Biography: Theater 3 at The Mint, November 24, 2009

New York Times, November 30, 2009

She’sWriting Her Tell-All Memoirs, Guys

By ANITA GATES

Was S. N. Behrman one of those women who wrote under a masculine pen name? Of course not. But you might think so, considering the strong feminist viewpoint in his 1932 play “Biography.”

 

Tracy Shayne, left, and Cheryl Orsini in “Biography.”

There are many pleasures in the cheeky production at Theater 3 at the Mint, directed by Pamela Moller Kareman and brought to us by Mare Nostrum Elements and Theater 808, in association with the Schoolhouse Theater. Just to make things even more interesting, theatergoers may know almost half the cast as staff members at Orso, the popular theater-district restaurant.

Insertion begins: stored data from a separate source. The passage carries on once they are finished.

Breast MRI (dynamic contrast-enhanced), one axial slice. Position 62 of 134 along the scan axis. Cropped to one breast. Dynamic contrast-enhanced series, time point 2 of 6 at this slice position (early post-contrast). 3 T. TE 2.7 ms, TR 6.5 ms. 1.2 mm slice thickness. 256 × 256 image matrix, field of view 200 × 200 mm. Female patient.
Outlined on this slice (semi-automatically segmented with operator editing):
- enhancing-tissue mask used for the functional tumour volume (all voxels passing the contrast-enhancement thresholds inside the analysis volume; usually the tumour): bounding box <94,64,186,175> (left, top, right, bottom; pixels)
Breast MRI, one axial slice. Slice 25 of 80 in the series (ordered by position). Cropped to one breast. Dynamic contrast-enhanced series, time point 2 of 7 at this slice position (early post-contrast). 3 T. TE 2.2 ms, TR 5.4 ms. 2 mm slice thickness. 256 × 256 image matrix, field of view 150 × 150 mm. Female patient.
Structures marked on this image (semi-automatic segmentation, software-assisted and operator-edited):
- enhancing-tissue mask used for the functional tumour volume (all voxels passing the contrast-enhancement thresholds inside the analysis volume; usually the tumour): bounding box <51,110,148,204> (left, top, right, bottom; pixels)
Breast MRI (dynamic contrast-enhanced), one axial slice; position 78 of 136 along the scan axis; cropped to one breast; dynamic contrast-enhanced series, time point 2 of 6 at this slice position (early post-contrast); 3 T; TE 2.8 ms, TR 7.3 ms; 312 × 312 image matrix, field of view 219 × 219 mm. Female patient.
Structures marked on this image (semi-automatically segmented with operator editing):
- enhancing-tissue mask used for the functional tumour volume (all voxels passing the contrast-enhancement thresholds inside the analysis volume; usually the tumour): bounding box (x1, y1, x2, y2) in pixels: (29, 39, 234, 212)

The heroine of “Biography” is Marion Froude (Tracy Shayne), a single woman semi-famous for painting celebrities’ portraits. Now she’s “frightfully hard up,” so when a magazine editor, Richard Kurt (George Kareman, the director’s son), offers her a $2,000 advance to write her memoirs, she can’t resist.

Ms. Shayne plays Marion as a post-sitcom Mary Tyler Moore, if the cheery Mary Richards had dressed for dinner and enjoyed scandalous affairs. The men in Marion’s life adore her. Among them is Bunny, a k a Leander Nolan (Kevin Albert), an old beau who begs her to edit him out of her life story.

It’s a clever tale, well played, Cowardesque but sincere. When Bunny accuses Marion of flippancy, she apologizes, adding, “One gets into an idiom that passes for banter.”

Richard, Mr. Kareman’s character, is convincingly 25, fresh-faced and overconfident. Some of the other casting, though, seems off base. Richard is enchanted by Marion, who acknowledges only that she is at least 35 (maybe 45).

As Minnie, the German maid, Cheryl Orsini is likable but seems either too young or too egalitarian. In Behrman’s script Melchior Feydak, an old friend, is 45, but Tyne Firmin has the bearing of an older man. Maybe 45 was the old 65. And Bunny’s future father-in-law, the newspaper magnate Orrin Kinnicott (Keith Barber) doesn’t look much older than Bunny himself. Simon MacLean makes a brief, delicious appearance as a visiting movie star who seems just the right age.

Kimberly Matela’s costumes are attractive, but most of Marion’s seem bad color choices for a fair redhead. The fur-trimmed suit that Slade Kinnicott (Sarah Bennett), Bunny’s fiancée, wears is good looking but seems to have gone just over the line between heiress and gun moll.